Las últimas matanzas en El Paso y Dayton, el fin del control nuclear, las amenazas de Corea del Norte o Irán, guerras secretas, terrorismo, represión, violaciones grupales, desplantes en las redes… Noticias distintas en alcance y en consecuencias. Pero con algo en común. Todas ellas nos alertan de que nuestro mundo parece estar volviéndose cada vez más violento. Situaciones que hablan de un modo de relacionarnos entre las personas agresivo y sorprendente a estas alturas del siglo XXI, que van de lo personal a lo grupal llegando a dividir a media humanidad.

Parecía que el siglo XX había abierto la puerta a otra manera de relacionarse. Sin embargo, a medida que pasa el tiempo vemos cómo el recurso de la violencia sigue estando ahí, pues no es otra cosa que una consecuencia más del poder mal enfocado.

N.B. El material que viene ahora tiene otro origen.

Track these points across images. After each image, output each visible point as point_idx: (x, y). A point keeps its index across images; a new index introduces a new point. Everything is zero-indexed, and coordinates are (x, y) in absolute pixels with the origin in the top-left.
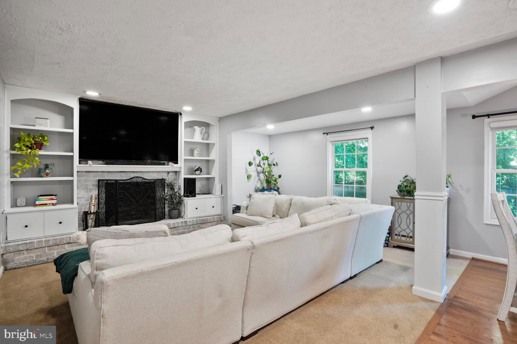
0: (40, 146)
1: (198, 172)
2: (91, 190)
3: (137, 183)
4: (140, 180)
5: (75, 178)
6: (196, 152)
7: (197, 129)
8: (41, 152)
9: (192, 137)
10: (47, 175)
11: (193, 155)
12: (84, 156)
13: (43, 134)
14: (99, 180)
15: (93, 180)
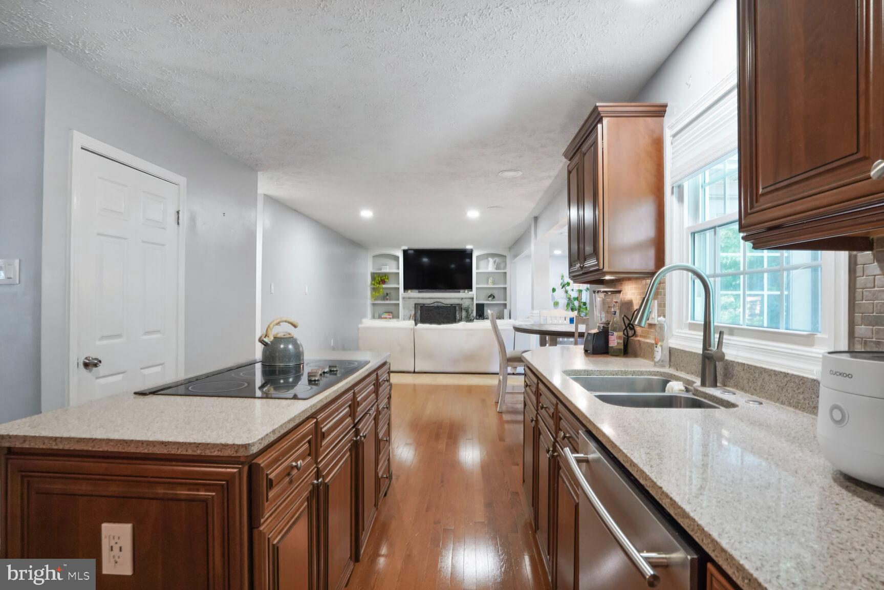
0: (383, 282)
1: (490, 299)
2: (411, 310)
3: (438, 307)
4: (440, 304)
5: (401, 302)
6: (490, 281)
7: (491, 260)
8: (384, 286)
9: (487, 268)
10: (387, 299)
11: (488, 283)
12: (406, 288)
13: (386, 274)
14: (415, 304)
15: (412, 304)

Es la posibilidad de hacer daño al otro a costa de intereses egoístas y partidarios que dañan una y otra vez la dignidad de la humanidad entera.

Unas veces será el miedo, otras la educación, la fe, la democracia, las leyes o la defensa legítima, pero siempre estará en nuestra mano cortar ese círculo vicioso de rencor, lágrimas y sangre. Lo que no podemos hacer es justificar la violencia, y querer defendernos aumentando la dosis, como si quisiéramos crear un antídoto o inmunizarnos, porque inconscientemente nos convertiremos en verdugos echando así gasolina al fuego.

Hay una forma de resistencia que también es inherente al ser humano, y es el lugar de la memoria. El recuerdo de tantos momentos donde la vergüenza ha confundido a naciones enteras –incluso a cada persona–, donde hemos entregado las llaves de nuestra conciencia al odio en nombre de una ideología, una supuesta justicia, la supervivencia e incluso la propia religión. Ojalá que cada uno de nosotros, ya sea por miedo o por sensatez –ambos muy propios del ser humano–, busquemos recordar, y sigamos cortando cualquier conato de agresividad y violencia para que podamos hacer de nuestro mundo un lugar mejor.